Dort holte ihn Fräulein Ilonka ein und begehrte aufgeregt zu wissen, was vorgefallen sei.

»Nix Besonderes,« versetzte Florian ruhig, »ich hab' dem Lumpen, dem Prczewalsky, a bißl d' Wahrheit gesagt, weil er behauptet hat, ich wär' Ihr Schatz und Sie hätten die Frechheit gehabt mich hierher mitzubringen. Frau Gräfin laßt mich soeben hinauswerfen.«

»Hej! Wos is dos, teremtete!« rief die Badacs mit zornfunkelnden Augen. »Warten Sie, liebär Fraind, geh' ich auch hinaus – das haißt, komm' ich gleich nach, wann ich werde vorgespielt hoben Rhapsodie. Erwarten Sie mich im Restaurant Krczywaneck!« Und fort war sie. –

Der Konsul Burmester nahm neugierig das Papier aus Theklas Hand entgegen, faltete es auseinander und las es mit erstauntem Kopfschütteln still für sich durch. Frau Olga war natürlich höchst begierig, den Inhalt kennen zu lernen, aber der Konsul war nicht dazu zu bewegen, ihr das Papier zu überlassen. Erst als sie wieder daheim und Thekla zu Bett geschickt worden war, eröffnete er der Gattin seinen festen Willen, den Herrn Antonin Prczewalsky nicht mehr in seinem Hause verkehren zu lassen. Herr Mayr sei nur ein Grobian und ein jugendlicher Brausekopf, den edlen Polen aber halte er für einen recht jämmerlichen Charakter und außerdem für einen gefährlichen Burschen.

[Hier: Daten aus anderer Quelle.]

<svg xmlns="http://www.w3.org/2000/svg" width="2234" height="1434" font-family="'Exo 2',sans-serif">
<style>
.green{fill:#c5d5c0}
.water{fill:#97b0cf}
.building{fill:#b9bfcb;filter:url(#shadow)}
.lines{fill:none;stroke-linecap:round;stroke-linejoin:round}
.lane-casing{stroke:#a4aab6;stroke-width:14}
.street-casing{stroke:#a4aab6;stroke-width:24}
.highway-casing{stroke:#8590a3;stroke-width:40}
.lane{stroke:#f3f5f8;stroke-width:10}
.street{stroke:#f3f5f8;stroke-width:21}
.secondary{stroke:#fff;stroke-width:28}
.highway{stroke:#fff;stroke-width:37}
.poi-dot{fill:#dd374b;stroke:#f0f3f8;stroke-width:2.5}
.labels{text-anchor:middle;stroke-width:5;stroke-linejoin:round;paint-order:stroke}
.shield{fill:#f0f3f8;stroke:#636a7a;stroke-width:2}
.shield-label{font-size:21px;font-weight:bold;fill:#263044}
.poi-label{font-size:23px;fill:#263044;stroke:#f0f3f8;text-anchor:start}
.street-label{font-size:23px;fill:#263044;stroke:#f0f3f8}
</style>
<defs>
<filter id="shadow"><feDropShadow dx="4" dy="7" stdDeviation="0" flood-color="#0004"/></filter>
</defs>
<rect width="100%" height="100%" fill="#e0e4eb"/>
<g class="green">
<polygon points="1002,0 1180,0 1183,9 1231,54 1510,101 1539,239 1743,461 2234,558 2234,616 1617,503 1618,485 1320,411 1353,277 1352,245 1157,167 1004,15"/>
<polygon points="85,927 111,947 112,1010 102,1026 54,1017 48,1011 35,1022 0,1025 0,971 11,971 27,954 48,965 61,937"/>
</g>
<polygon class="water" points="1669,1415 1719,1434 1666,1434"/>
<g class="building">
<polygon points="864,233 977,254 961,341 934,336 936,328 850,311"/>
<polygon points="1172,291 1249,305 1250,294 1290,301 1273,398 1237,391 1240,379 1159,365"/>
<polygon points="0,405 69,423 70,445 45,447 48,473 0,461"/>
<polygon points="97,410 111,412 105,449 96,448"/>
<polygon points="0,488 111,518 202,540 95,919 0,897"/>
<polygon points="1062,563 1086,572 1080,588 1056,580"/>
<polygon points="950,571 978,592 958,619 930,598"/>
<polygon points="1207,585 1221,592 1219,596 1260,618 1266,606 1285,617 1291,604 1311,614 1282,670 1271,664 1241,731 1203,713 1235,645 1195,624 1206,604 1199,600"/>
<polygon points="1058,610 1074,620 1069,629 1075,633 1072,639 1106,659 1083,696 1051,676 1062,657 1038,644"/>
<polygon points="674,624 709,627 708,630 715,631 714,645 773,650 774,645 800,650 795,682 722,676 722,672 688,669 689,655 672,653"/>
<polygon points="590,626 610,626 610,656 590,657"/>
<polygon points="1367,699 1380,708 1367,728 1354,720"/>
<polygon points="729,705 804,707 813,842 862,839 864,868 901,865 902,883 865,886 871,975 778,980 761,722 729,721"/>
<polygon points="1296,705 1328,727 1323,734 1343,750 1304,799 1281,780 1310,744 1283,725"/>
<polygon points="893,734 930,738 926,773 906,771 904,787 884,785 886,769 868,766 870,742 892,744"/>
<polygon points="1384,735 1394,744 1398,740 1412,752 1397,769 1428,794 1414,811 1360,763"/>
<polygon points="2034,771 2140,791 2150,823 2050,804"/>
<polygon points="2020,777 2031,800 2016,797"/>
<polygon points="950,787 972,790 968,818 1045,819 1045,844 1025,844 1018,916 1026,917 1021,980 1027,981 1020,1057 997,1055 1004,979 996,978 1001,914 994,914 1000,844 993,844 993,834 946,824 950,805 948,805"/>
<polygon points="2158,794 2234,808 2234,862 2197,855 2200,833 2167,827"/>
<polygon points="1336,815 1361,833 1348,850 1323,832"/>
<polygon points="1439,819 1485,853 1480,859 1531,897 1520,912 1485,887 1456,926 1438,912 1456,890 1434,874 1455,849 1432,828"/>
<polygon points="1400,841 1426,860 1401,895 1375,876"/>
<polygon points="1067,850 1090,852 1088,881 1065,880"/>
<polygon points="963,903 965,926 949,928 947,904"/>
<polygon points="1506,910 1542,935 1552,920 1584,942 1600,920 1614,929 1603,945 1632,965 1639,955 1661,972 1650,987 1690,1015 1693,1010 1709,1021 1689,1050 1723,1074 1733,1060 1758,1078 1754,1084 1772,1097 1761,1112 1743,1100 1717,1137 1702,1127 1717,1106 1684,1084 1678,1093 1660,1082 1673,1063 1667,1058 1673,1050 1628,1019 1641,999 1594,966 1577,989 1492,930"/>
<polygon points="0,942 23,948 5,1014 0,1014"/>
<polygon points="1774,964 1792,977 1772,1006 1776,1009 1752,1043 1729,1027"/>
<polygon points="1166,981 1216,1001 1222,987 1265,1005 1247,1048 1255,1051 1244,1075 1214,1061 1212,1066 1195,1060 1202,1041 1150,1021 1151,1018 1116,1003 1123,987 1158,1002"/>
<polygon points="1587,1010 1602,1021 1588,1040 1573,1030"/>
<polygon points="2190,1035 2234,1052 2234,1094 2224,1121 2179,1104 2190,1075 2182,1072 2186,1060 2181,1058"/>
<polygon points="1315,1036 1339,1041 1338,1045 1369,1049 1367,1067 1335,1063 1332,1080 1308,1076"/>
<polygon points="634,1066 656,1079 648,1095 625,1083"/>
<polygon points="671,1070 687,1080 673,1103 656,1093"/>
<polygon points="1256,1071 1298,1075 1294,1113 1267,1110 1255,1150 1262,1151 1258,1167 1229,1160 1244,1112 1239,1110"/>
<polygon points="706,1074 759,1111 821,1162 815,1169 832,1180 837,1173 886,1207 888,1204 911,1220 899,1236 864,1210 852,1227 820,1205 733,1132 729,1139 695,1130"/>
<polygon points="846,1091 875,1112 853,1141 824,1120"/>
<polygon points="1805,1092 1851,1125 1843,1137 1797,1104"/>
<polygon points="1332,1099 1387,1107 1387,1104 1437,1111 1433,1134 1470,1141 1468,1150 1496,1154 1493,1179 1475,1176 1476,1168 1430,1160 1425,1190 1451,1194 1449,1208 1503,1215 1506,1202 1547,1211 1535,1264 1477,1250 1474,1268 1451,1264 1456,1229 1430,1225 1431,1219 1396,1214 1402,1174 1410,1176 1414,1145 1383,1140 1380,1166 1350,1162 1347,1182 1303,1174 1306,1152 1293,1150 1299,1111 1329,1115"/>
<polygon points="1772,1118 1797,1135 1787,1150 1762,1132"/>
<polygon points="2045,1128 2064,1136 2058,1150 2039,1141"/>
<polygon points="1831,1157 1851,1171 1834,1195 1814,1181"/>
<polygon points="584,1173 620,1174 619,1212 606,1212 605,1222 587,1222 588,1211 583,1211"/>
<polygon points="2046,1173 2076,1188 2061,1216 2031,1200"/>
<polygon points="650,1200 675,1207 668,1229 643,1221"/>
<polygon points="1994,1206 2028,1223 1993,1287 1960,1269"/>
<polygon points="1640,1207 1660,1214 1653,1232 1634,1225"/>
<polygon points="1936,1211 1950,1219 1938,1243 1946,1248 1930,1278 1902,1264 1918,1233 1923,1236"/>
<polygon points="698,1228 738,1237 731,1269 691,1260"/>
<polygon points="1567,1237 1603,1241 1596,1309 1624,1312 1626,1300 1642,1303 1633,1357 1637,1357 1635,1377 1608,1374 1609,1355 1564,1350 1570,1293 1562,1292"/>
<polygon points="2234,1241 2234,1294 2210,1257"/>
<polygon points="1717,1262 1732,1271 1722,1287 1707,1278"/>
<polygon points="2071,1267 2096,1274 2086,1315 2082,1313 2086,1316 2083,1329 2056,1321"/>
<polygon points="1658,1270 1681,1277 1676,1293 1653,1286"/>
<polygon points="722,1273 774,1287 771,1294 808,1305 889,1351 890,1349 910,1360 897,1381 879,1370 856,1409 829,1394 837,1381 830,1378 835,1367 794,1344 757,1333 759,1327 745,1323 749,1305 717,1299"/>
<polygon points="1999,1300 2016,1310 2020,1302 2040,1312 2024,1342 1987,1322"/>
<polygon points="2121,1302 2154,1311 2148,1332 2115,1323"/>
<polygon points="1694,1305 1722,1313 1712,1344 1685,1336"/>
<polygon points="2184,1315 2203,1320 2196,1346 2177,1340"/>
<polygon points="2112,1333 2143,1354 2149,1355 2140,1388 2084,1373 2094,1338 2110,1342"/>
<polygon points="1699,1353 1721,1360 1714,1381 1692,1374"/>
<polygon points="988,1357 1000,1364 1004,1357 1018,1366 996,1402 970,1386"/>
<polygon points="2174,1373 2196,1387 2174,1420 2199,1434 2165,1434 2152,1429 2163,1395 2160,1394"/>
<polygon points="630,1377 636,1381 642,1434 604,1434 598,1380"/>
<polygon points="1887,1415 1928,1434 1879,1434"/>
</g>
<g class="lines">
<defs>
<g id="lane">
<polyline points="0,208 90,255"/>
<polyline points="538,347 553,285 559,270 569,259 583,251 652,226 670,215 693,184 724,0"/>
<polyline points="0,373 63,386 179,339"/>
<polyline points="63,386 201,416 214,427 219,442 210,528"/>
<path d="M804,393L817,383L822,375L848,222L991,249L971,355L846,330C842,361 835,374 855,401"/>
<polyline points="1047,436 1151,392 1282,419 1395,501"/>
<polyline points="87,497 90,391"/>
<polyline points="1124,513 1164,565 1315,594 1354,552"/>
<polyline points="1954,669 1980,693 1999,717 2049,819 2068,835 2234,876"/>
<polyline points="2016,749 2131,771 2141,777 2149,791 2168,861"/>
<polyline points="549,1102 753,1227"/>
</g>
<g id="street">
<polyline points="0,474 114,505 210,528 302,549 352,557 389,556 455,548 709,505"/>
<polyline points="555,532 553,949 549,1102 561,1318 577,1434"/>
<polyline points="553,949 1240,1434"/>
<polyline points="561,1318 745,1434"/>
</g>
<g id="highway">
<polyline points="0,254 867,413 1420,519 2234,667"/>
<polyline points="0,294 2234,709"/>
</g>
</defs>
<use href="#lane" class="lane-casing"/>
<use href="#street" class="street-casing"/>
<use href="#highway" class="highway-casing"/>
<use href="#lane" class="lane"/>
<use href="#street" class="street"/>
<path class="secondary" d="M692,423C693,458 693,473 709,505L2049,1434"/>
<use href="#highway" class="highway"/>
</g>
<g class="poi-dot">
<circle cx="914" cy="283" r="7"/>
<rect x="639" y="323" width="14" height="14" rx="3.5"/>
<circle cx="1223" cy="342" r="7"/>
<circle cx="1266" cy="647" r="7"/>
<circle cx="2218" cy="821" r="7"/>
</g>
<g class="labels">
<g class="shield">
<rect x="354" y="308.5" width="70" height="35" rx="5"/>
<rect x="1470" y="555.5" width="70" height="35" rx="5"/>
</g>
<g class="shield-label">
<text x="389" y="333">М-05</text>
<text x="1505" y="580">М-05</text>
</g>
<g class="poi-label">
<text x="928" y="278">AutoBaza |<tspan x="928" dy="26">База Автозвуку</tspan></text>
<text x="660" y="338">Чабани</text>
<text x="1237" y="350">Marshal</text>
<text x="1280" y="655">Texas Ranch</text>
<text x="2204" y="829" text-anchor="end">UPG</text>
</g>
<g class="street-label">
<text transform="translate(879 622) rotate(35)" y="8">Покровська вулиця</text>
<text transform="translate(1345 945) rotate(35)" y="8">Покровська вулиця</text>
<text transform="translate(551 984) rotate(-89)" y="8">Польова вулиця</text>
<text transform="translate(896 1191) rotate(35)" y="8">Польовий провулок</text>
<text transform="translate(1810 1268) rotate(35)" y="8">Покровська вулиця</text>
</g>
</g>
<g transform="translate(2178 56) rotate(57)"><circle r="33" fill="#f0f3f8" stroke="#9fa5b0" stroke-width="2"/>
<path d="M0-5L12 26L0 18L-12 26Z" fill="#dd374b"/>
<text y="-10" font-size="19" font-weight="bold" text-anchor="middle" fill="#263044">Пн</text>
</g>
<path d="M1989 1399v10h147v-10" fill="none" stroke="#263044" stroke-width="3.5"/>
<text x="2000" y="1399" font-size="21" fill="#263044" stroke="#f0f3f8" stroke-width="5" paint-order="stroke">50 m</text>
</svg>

Bis Mitternacht saß Florian Mayr bei Krczywaneck mit seinem gerechten Groll allein beim Pilsener Bier. Das Fräulein Ilonka kam nicht. Sie hatte allerdings, ihrem Versprechen gemäß, die Soiree der Gräfin Fifi verlassen, sobald sie ihre Rhapsodie gespielt – aber nicht allein, sondern in Gesellschaft der jugendlichen Durchlaucht, als welche die Lokalitäten des Herrn Dressel denen des Herrn Krczywaneck vorgezogen hatte.